WORK ORDER |
Print every line of the material below exactly as it stands, but omit the pictures.

DATA PROVIDED |
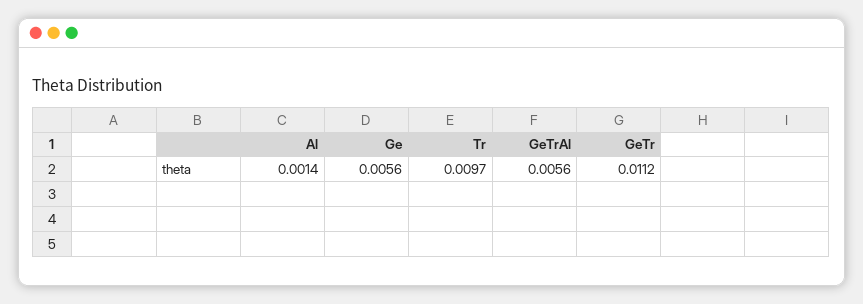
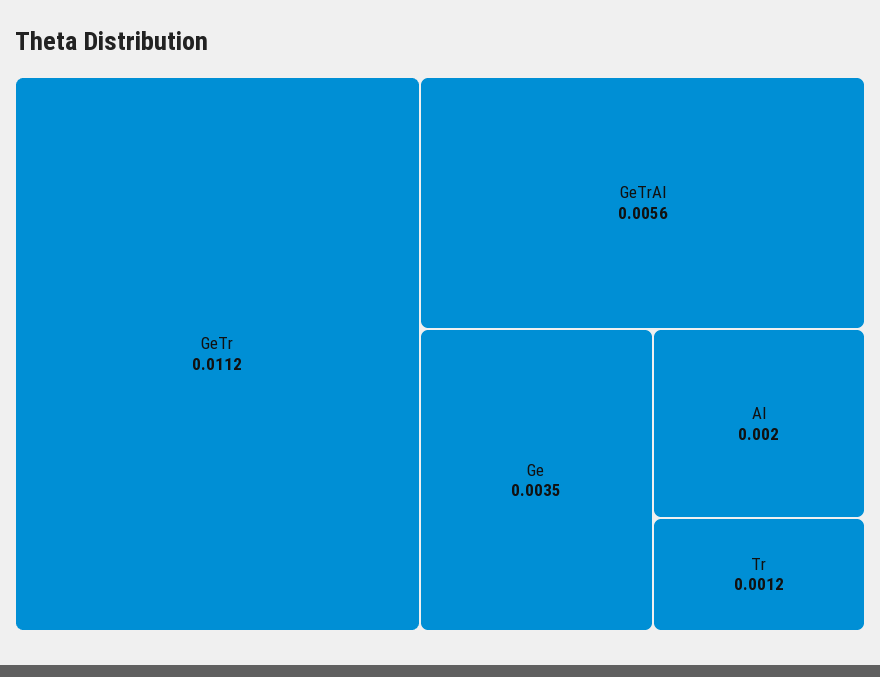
  {
-   "Al": 0.0014,
+   "Al": 0.002,
-   "Ge": 0.0056,
+   "Ge": 0.0035,
-   "Tr": 0.0097,
+   "Tr": 0.0012,
    "GeTrAl": 0.0056,
    "GeTr": 0.0112
  }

ANSWER TO THIS EXERCISE |
  {
-   "Al": 0.0014,
+   "Al": 0.002,
-   "Ge": 0.0056,
+   "Ge": 0.0035,
-   "Tr": 0.0097,
+   "Tr": 0.0012,
    "GeTrAl": 0.0056,
    "GeTr": 0.0112
  }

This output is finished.